• Objective: Rewrite the data below, changing every "time range" to "time span" and leaving everything else as it is.

• Provided records:

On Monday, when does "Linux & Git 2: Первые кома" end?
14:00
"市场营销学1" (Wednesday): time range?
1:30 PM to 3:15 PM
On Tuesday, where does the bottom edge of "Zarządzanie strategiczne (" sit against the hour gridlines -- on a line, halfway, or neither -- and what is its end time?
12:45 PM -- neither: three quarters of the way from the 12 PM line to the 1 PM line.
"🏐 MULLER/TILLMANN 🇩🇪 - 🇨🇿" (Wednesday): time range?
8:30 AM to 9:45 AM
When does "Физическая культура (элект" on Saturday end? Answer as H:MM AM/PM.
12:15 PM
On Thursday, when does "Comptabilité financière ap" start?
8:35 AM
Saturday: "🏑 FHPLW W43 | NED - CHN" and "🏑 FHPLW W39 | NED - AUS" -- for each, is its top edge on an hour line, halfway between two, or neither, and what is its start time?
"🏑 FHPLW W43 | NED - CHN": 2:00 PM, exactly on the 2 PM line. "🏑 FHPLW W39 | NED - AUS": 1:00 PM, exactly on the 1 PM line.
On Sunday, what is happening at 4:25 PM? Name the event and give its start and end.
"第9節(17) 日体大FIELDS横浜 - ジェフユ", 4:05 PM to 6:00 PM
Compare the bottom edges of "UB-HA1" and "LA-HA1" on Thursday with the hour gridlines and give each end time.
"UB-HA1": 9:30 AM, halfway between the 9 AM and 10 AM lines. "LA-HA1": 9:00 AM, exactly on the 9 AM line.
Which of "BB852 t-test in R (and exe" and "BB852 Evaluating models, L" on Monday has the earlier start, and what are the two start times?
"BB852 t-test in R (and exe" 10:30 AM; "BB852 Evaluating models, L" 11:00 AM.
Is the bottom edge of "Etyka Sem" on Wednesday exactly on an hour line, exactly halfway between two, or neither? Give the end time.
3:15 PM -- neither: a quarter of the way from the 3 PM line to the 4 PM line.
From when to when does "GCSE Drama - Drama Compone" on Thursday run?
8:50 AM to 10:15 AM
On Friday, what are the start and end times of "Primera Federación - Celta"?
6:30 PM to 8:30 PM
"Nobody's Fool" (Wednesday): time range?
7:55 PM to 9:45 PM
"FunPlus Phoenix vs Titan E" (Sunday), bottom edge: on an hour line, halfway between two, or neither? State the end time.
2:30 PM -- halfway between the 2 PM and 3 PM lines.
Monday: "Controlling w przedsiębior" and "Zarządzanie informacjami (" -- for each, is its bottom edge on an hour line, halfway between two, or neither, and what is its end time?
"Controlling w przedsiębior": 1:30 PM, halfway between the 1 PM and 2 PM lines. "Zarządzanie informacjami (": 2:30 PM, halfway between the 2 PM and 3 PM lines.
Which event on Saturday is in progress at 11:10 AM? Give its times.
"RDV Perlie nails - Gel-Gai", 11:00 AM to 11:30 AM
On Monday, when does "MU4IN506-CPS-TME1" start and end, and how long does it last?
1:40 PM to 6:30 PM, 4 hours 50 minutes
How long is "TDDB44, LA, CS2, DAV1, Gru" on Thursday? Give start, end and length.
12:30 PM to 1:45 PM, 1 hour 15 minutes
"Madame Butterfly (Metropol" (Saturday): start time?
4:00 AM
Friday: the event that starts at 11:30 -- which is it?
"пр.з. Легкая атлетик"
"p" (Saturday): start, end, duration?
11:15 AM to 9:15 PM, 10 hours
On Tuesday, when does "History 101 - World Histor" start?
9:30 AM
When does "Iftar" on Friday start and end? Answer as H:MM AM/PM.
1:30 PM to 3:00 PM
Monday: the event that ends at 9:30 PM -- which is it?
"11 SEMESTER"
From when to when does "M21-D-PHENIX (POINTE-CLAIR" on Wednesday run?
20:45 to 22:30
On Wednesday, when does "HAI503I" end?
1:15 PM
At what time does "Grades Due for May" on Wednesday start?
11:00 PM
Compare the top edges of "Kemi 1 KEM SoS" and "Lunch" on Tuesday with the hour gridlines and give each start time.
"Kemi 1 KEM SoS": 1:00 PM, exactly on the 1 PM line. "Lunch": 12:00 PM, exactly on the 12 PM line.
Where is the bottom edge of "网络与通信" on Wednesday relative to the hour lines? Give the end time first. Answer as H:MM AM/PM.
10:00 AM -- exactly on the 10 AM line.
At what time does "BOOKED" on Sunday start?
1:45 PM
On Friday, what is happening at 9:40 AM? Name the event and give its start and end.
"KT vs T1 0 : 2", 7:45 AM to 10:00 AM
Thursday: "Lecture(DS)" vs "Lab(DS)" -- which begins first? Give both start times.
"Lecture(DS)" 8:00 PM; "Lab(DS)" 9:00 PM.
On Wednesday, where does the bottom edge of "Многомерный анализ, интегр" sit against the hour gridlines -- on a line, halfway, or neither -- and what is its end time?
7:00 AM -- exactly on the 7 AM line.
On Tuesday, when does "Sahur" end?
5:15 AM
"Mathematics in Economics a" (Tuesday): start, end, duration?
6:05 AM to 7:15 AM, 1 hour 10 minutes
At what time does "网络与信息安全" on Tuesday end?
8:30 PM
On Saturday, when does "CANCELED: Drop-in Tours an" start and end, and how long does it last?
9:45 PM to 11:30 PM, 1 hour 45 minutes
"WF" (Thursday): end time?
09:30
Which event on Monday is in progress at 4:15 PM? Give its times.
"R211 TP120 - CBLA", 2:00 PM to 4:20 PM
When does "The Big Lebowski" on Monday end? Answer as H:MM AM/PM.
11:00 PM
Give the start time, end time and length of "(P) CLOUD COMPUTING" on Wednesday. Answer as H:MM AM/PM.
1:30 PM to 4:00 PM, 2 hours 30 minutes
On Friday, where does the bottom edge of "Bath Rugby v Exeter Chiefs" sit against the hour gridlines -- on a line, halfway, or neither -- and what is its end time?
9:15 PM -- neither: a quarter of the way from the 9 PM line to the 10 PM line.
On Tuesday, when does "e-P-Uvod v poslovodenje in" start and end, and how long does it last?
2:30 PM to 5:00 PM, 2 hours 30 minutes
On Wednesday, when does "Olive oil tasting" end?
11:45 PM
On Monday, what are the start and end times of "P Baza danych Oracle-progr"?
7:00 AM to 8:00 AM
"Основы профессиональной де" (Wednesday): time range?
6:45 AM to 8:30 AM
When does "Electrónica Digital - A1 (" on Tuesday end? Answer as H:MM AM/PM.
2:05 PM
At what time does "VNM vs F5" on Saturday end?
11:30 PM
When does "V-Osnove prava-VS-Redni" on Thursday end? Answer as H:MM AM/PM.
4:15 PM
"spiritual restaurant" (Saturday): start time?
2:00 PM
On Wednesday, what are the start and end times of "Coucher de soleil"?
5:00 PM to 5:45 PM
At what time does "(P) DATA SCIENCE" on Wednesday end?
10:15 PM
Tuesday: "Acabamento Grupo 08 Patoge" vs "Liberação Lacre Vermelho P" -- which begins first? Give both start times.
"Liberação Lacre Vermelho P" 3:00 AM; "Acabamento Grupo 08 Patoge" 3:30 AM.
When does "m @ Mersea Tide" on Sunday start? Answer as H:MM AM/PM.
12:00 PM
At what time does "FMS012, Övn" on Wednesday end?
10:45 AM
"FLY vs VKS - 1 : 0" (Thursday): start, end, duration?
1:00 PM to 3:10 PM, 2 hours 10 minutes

• Exercise solution:
On Monday, when does "Linux & Git 2: Первые кома" end?
14:00
"市场营销学1" (Wednesday): time span?
1:30 PM to 3:15 PM
On Tuesday, where does the bottom edge of "Zarządzanie strategiczne (" sit against the hour gridlines -- on a line, halfway, or neither -- and what is its end time?
12:45 PM -- neither: three quarters of the way from the 12 PM line to the 1 PM line.
"🏐 MULLER/TILLMANN 🇩🇪 - 🇨🇿" (Wednesday): time span?
8:30 AM to 9:45 AM
When does "Физическая культура (элект" on Saturday end? Answer as H:MM AM/PM.
12:15 PM
On Thursday, when does "Comptabilité financière ap" start?
8:35 AM
Saturday: "🏑 FHPLW W43 | NED - CHN" and "🏑 FHPLW W39 | NED - AUS" -- for each, is its top edge on an hour line, halfway between two, or neither, and what is its start time?
"🏑 FHPLW W43 | NED - CHN": 2:00 PM, exactly on the 2 PM line. "🏑 FHPLW W39 | NED - AUS": 1:00 PM, exactly on the 1 PM line.
On Sunday, what is happening at 4:25 PM? Name the event and give its start and end.
"第9節(17) 日体大FIELDS横浜 - ジェフユ", 4:05 PM to 6:00 PM
Compare the bottom edges of "UB-HA1" and "LA-HA1" on Thursday with the hour gridlines and give each end time.
"UB-HA1": 9:30 AM, halfway between the 9 AM and 10 AM lines. "LA-HA1": 9:00 AM, exactly on the 9 AM line.
Which of "BB852 t-test in R (and exe" and "BB852 Evaluating models, L" on Monday has the earlier start, and what are the two start times?
"BB852 t-test in R (and exe" 10:30 AM; "BB852 Evaluating models, L" 11:00 AM.
Is the bottom edge of "Etyka Sem" on Wednesday exactly on an hour line, exactly halfway between two, or neither? Give the end time.
3:15 PM -- neither: a quarter of the way from the 3 PM line to the 4 PM line.
From when to when does "GCSE Drama - Drama Compone" on Thursday run?
8:50 AM to 10:15 AM
On Friday, what are the start and end times of "Primera Federación - Celta"?
6:30 PM to 8:30 PM
"Nobody's Fool" (Wednesday): time span?
7:55 PM to 9:45 PM
"FunPlus Phoenix vs Titan E" (Sunday), bottom edge: on an hour line, halfway between two, or neither? State the end time.
2:30 PM -- halfway between the 2 PM and 3 PM lines.
Monday: "Controlling w przedsiębior" and "Zarządzanie informacjami (" -- for each, is its bottom edge on an hour line, halfway between two, or neither, and what is its end time?
"Controlling w przedsiębior": 1:30 PM, halfway between the 1 PM and 2 PM lines. "Zarządzanie informacjami (": 2:30 PM, halfway between the 2 PM and 3 PM lines.
Which event on Saturday is in progress at 11:10 AM? Give its times.
"RDV Perlie nails - Gel-Gai", 11:00 AM to 11:30 AM
On Monday, when does "MU4IN506-CPS-TME1" start and end, and how long does it last?
1:40 PM to 6:30 PM, 4 hours 50 minutes
How long is "TDDB44, LA, CS2, DAV1, Gru" on Thursday? Give start, end and length.
12:30 PM to 1:45 PM, 1 hour 15 minutes
"Madame Butterfly (Metropol" (Saturday): start time?
4:00 AM
Friday: the event that starts at 11:30 -- which is it?
"пр.з. Легкая атлетик"
"p" (Saturday): start, end, duration?
11:15 AM to 9:15 PM, 10 hours
On Tuesday, when does "History 101 - World Histor" start?
9:30 AM
When does "Iftar" on Friday start and end? Answer as H:MM AM/PM.
1:30 PM to 3:00 PM
Monday: the event that ends at 9:30 PM -- which is it?
"11 SEMESTER"
From when to when does "M21-D-PHENIX (POINTE-CLAIR" on Wednesday run?
20:45 to 22:30
On Wednesday, when does "HAI503I" end?
1:15 PM
At what time does "Grades Due for May" on Wednesday start?
11:00 PM
Compare the top edges of "Kemi 1 KEM SoS" and "Lunch" on Tuesday with the hour gridlines and give each start time.
"Kemi 1 KEM SoS": 1:00 PM, exactly on the 1 PM line. "Lunch": 12:00 PM, exactly on the 12 PM line.
Where is the bottom edge of "网络与通信" on Wednesday relative to the hour lines? Give the end time first. Answer as H:MM AM/PM.
10:00 AM -- exactly on the 10 AM line.
At what time does "BOOKED" on Sunday start?
1:45 PM
On Friday, what is happening at 9:40 AM? Name the event and give its start and end.
"KT vs T1 0 : 2", 7:45 AM to 10:00 AM
Thursday: "Lecture(DS)" vs "Lab(DS)" -- which begins first? Give both start times.
"Lecture(DS)" 8:00 PM; "Lab(DS)" 9:00 PM.
On Wednesday, where does the bottom edge of "Многомерный анализ, интегр" sit against the hour gridlines -- on a line, halfway, or neither -- and what is its end time?
7:00 AM -- exactly on the 7 AM line.
On Tuesday, when does "Sahur" end?
5:15 AM
"Mathematics in Economics a" (Tuesday): start, end, duration?
6:05 AM to 7:15 AM, 1 hour 10 minutes
At what time does "网络与信息安全" on Tuesday end?
8:30 PM
On Saturday, when does "CANCELED: Drop-in Tours an" start and end, and how long does it last?
9:45 PM to 11:30 PM, 1 hour 45 minutes
"WF" (Thursday): end time?
09:30
Which event on Monday is in progress at 4:15 PM? Give its times.
"R211 TP120 - CBLA", 2:00 PM to 4:20 PM
When does "The Big Lebowski" on Monday end? Answer as H:MM AM/PM.
11:00 PM
Give the start time, end time and length of "(P) CLOUD COMPUTING" on Wednesday. Answer as H:MM AM/PM.
1:30 PM to 4:00 PM, 2 hours 30 minutes
On Friday, where does the bottom edge of "Bath Rugby v Exeter Chiefs" sit against the hour gridlines -- on a line, halfway, or neither -- and what is its end time?
9:15 PM -- neither: a quarter of the way from the 9 PM line to the 10 PM line.
On Tuesday, when does "e-P-Uvod v poslovodenje in" start and end, and how long does it last?
2:30 PM to 5:00 PM, 2 hours 30 minutes
On Wednesday, when does "Olive oil tasting" end?
11:45 PM
On Monday, what are the start and end times of "P Baza danych Oracle-progr"?
7:00 AM to 8:00 AM
"Основы профессиональной де" (Wednesday): time span?
6:45 AM to 8:30 AM
When does "Electrónica Digital - A1 (" on Tuesday end? Answer as H:MM AM/PM.
2:05 PM
At what time does "VNM vs F5" on Saturday end?
11:30 PM
When does "V-Osnove prava-VS-Redni" on Thursday end? Answer as H:MM AM/PM.
4:15 PM
"spiritual restaurant" (Saturday): start time?
2:00 PM
On Wednesday, what are the start and end times of "Coucher de soleil"?
5:00 PM to 5:45 PM
At what time does "(P) DATA SCIENCE" on Wednesday end?
10:15 PM
Tuesday: "Acabamento Grupo 08 Patoge" vs "Liberação Lacre Vermelho P" -- which begins first? Give both start times.
"Liberação Lacre Vermelho P" 3:00 AM; "Acabamento Grupo 08 Patoge" 3:30 AM.
When does "m @ Mersea Tide" on Sunday start? Answer as H:MM AM/PM.
12:00 PM
At what time does "FMS012, Övn" on Wednesday end?
10:45 AM
"FLY vs VKS - 1 : 0" (Thursday): start, end, duration?
1:00 PM to 3:10 PM, 2 hours 10 minutes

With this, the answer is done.